By G. Wayne Dowdy
Your correspondent reflects on the differences and similarities between the Covid-19 pandemic and World War II in another letter to Colonel John McLeod Keating, managing editor of the Memphis Daily Appeal during the 1878 yellow fever epidemic.
Dear Colonel Keating:
In my last letter I wrote that the Covid-19 pandemic was the worst disruption of American life since the Second World War. Since then I have been thinking about that time and comparing it to our current crisis. In many ways Americans reacted to the pandemic much as they did during World War II.
Soon after we joined the conflict in late 1941, the federal government asked all citizens to contribute a portion of their time to war work. This included working in a war plant, volunteering with Civil Defense or the Red Cross, growing victory gardens, participating in blood, scrap metal, and rubber drives, buying war bonds, watching your neighbor’s children while they worked, and a hundred other things that strengthened democracy and helped the home front.
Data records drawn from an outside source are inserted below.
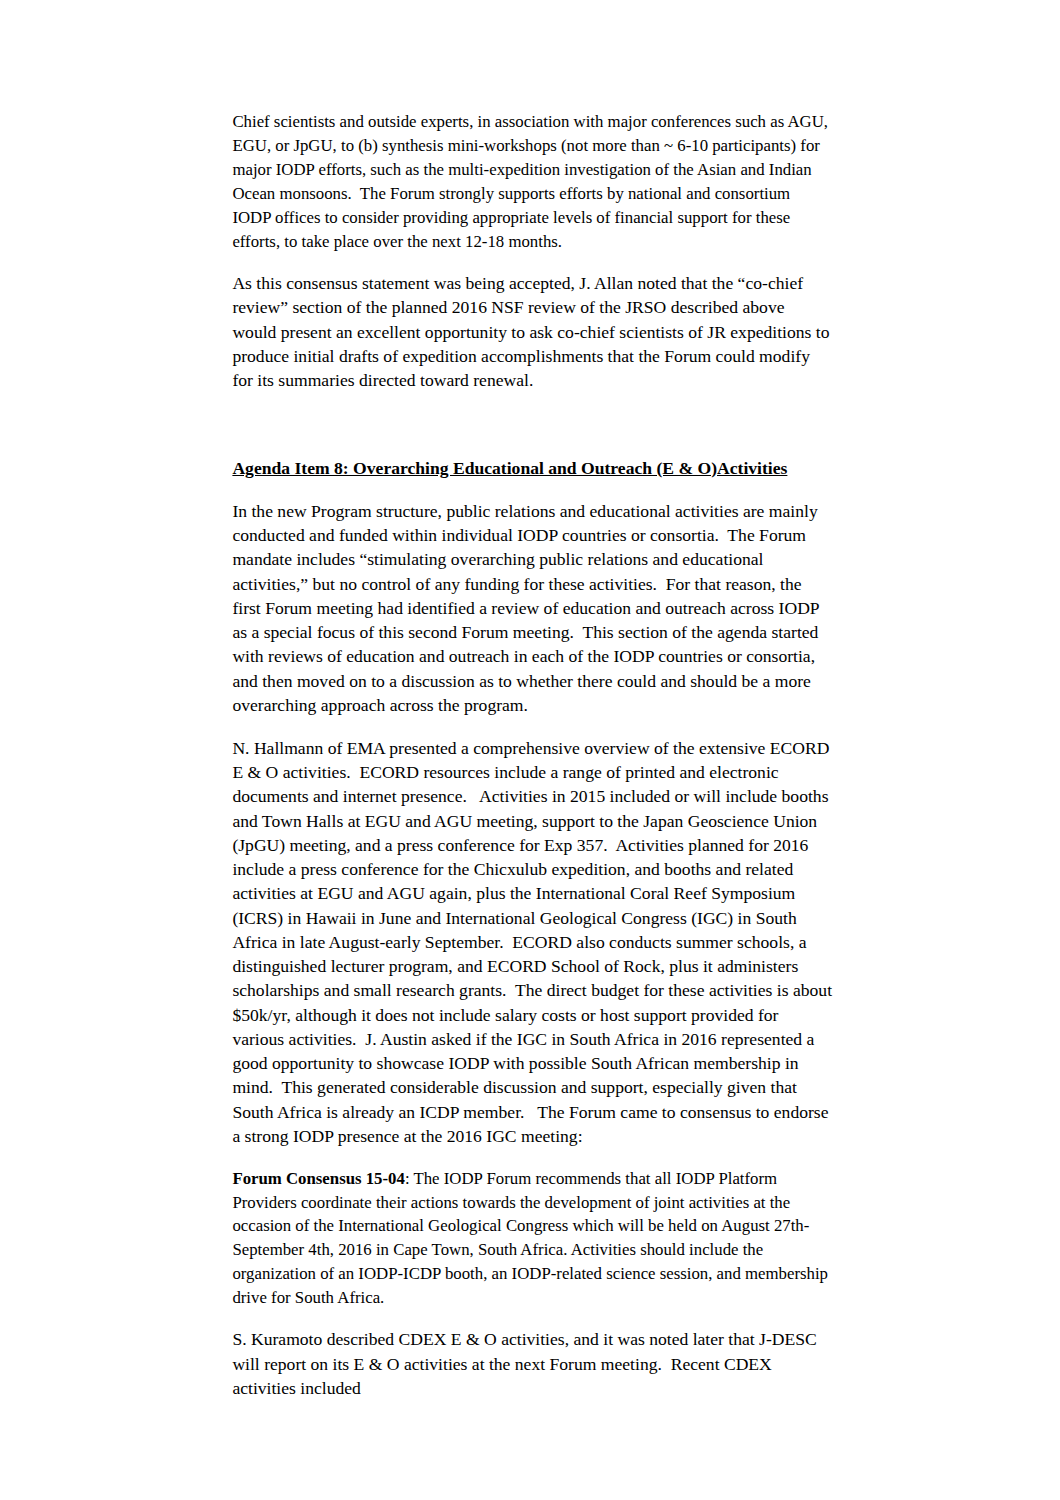Chief scientists and outside experts, in association with major conferences such as AGU, EGU, or JpGU, to (b) synthesis mini-workshops (not more than ~ 6-10 participants) for major IODP efforts, such as the multi-expedition investigation of the Asian and Indian Ocean monsoons. The Forum strongly supports efforts by national and consortium IODP offices to consider providing appropriate levels of financial support for these efforts, to take place over the next 12-18 months.
As this consensus statement was being accepted, J. Allan noted that the “co-chief review” section of the planned 2016 NSF review of the JRSO described above would present an excellent opportunity to ask co-chief scientists of JR expeditions to produce initial drafts of expedition accomplishments that the Forum could modify for its summaries directed toward renewal.
Agenda Item 8: Overarching Educational and Outreach (E & O)Activities
In the new Program structure, public relations and educational activities are mainly conducted and funded within individual IODP countries or consortia. The Forum mandate includes “stimulating overarching public relations and educational activities,” but no control of any funding for these activities. For that reason, the first Forum meeting had identified a review of education and outreach across IODP as a special focus of this second Forum meeting. This section of the agenda started with reviews of education and outreach in each of the IODP countries or consortia, and then moved on to a discussion as to whether there could and should be a more overarching approach across the program.
N. Hallmann of EMA presented a comprehensive overview of the extensive ECORD E & O activities. ECORD resources include a range of printed and electronic documents and internet presence. Activities in 2015 included or will include booths and Town Halls at EGU and AGU meeting, support to the Japan Geoscience Union (JpGU) meeting, and a press conference for Exp 357. Activities planned for 2016 include a press conference for the Chicxulub expedition, and booths and related activities at EGU and AGU again, plus the International Coral Reef Symposium (ICRS) in Hawaii in June and International Geological Congress (IGC) in South Africa in late August-early September. ECORD also conducts summer schools, a distinguished lecturer program, and ECORD School of Rock, plus it administers scholarships and small research grants. The direct budget for these activities is about $50k/yr, although it does not include salary costs or host support provided for various activities. J. Austin asked if the IGC in South Africa in 2016 represented a good opportunity to showcase IODP with possible South African membership in mind. This generated considerable discussion and support, especially given that South Africa is already an ICDP member. The Forum came to consensus to endorse a strong IODP presence at the 2016 IGC meeting:
Forum Consensus 15-04: The IODP Forum recommends that all IODP Platform Providers coordinate their actions towards the development of joint activities at the occasion of the International Geological Congress which will be held on August 27th-September 4th, 2016 in Cape Town, South Africa. Activities should include the organization of an IODP-ICDP booth, an IODP-related science session, and membership drive for South Africa.
S. Kuramoto described CDEX E & O activities, and it was noted later that J-DESC will report on its E & O activities at the next Forum meeting. Recent CDEX activities included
My grandparents, William Herbert and Lurline Griffin Nance, each participated in war work as did most of their fellow citizens. When the conflict began, they were farmers contributing to the nation’s cotton and food supply. In 1944 my grandfather was drafted into the Army and after basic training, was assigned first to Camp Blanding in Florida and then Fort McPherson outside Atlanta.
While in Florida, my grandmother took the train from Mississippi with her baby daughter Barbara and her oldest child Bonard to visit her husband. On their way back home a young sailor approached my grandmother and asked if she would be willing to nurse a baby whose mother was deathly sick. She readily agreed and no doubt saved the child’s life. My grandmother’s brave actions certainly fit the definition of war work.
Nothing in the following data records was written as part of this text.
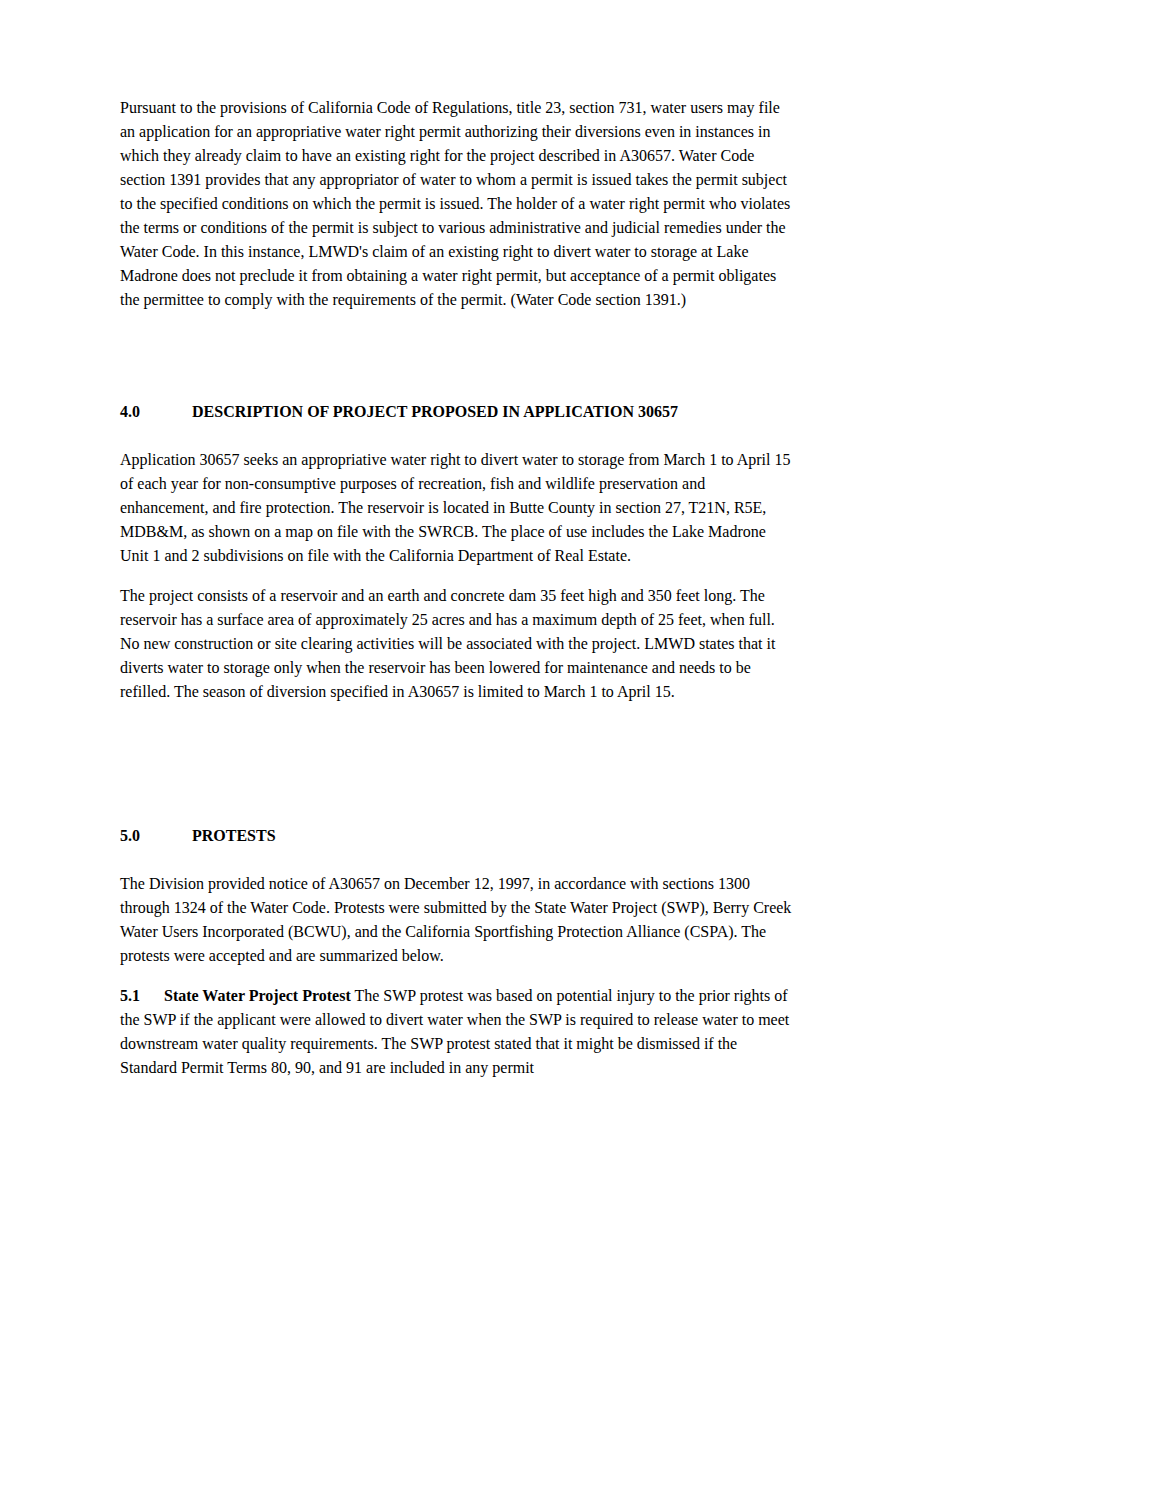Pursuant to the provisions of California Code of Regulations, title 23, section 731, water users may file an application for an appropriative water right permit authorizing their diversions even in instances in which they already claim to have an existing right for the project described in A30657. Water Code section 1391 provides that any appropriator of water to whom a permit is issued takes the permit subject to the specified conditions on which the permit is issued. The holder of a water right permit who violates the terms or conditions of the permit is subject to various administrative and judicial remedies under the Water Code. In this instance, LMWD's claim of an existing right to divert water to storage at Lake Madrone does not preclude it from obtaining a water right permit, but acceptance of a permit obligates the permittee to comply with the requirements of the permit. (Water Code section 1391.)
4.0 DESCRIPTION OF PROJECT PROPOSED IN APPLICATION 30657
Application 30657 seeks an appropriative water right to divert water to storage from March 1 to April 15 of each year for non-consumptive purposes of recreation, fish and wildlife preservation and enhancement, and fire protection. The reservoir is located in Butte County in section 27, T21N, R5E, MDB&M, as shown on a map on file with the SWRCB. The place of use includes the Lake Madrone Unit 1 and 2 subdivisions on file with the California Department of Real Estate.
The project consists of a reservoir and an earth and concrete dam 35 feet high and 350 feet long. The reservoir has a surface area of approximately 25 acres and has a maximum depth of 25 feet, when full. No new construction or site clearing activities will be associated with the project. LMWD states that it diverts water to storage only when the reservoir has been lowered for maintenance and needs to be refilled. The season of diversion specified in A30657 is limited to March 1 to April 15.
5.0 PROTESTS
The Division provided notice of A30657 on December 12, 1997, in accordance with sections 1300 through 1324 of the Water Code. Protests were submitted by the State Water Project (SWP), Berry Creek Water Users Incorporated (BCWU), and the California Sportfishing Protection Alliance (CSPA). The protests were accepted and are summarized below.
5.1 State Water Project Protest The SWP protest was based on potential injury to the prior rights of the SWP if the applicant were allowed to divert water when the SWP is required to release water to meet downstream water quality requirements. The SWP protest stated that it might be dismissed if the Standard Permit Terms 80, 90, and 91 are included in any permit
On April 12, 1945 President Franklin Rooosevelt died in Georgia and my grandfather was one of many soldiers who served as an honor guard as the president’s funeral train winded through the rural South on its way to the nation’s capital. Serving the fallen was my grandfather’s most important war work as he escorted soldiers’ bodies back to their families when the fighting ended.
It was common to be asked, “What did you do during the war?” My grandparents could proudly reply that they saved a life and honored in death the chief executive and his soldiers.
I suspect that many Americans, after today’s pandemic crisis has passed, will also be proud of their service. As I’ve written in previous letters, many Americans have risked their lives to keep the supply chain open, protect citizens, feed the hungry, teach children, and provide access to information. Perhaps in the future we will be asked “What did you do during the pandemic?”
The main difference between then and now is that the federal government never asked Americans to serve. Instead, some officials failed to properly respond to Covid-19 while encouraging citizens to be selfish. A few followed this incompetent lead, but not many. Most have engaged in pandemic work, even if they didn’t see it as such. We are fortunate that the spirit of service remains a powerful force in our democratic republic.